Before installing your new band saw tire, make sure you properly clean the wheel of any debris and clean the epoxy off the wheel's rim. You can remove the old glue and debris with a stiff wire or steel brush. You should not using any water or cleaning solvents as they will damage your saw. Once you've successfully cleaned the wheel, you're ready to install your new tire.

A neat trick to make sure it will be pliable and easy to install, is to leave it in hot, soapy water while you're removing the old tire and cleaning the wheel of any debris. You can now stretch the new tires over the rim, glue them in place, if needed, and equalize, trim and crown the new tires.

Don't forget to rebalance the wheels! You need to make sure to rebalance your wheels, especially on bigger band saws and high-speed models.

Take time to check on your wheel tires. Worn tires are just one of the primary reason for poor saw performance.

If you have any questions or concerns please feel free to contact me with my direct line at * 450-9810*. I look forward to hearing from you.

Thanks!
-
Ylaina

Customer Service/ Sales Specialist
www.SawBlade.Com 
email: [email protected]
direct: 2014509810


----------



## dcw (Oct 13, 2010)

I just replaced the tire on my Jet 18" bandsaw, pretty easy once I had a quick telephone chat wth a Jet service tech. Follow these steps and you will be home free….

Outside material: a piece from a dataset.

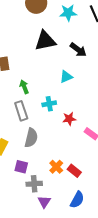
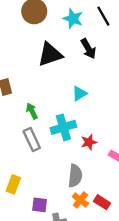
cyan star: (68, 13) -> (73, 19), turned 30
black arrow: (78, 50) -> (88, 49), moved, turned 30
cyan cross: (49, 104) -> (63, 127), size x1.5
gray semicircle: (31, 138) -> (75, 176), moved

1. Find a friend to help (may not be necessary if you have a smaller saw)
2. Remove the wheel from the saw and clean off all the "old" tire bits.
3. Roll the new tire up into as small a package you can make ot and hold it that way with an elastic band.
4. Heat the new tire with a hairdryer for about 4 - 5 minutes. Be sure to flip it over often.
5. Align the tire on the wheel and, working from both sides, gently streach / push the tire onto the wheel.

Good luck!


----------



## Garzzo (Sep 22, 2012)

I replaced the tires on my Craftsman 14" bandsaw. Decided to use the OEM. Warmed them in hot water, then used two dowels slid under the tire and just rolled them around from either side until I could get the last bit on the wheel. It worked great, only took me six hours! Next time I'll get the newer type.


----------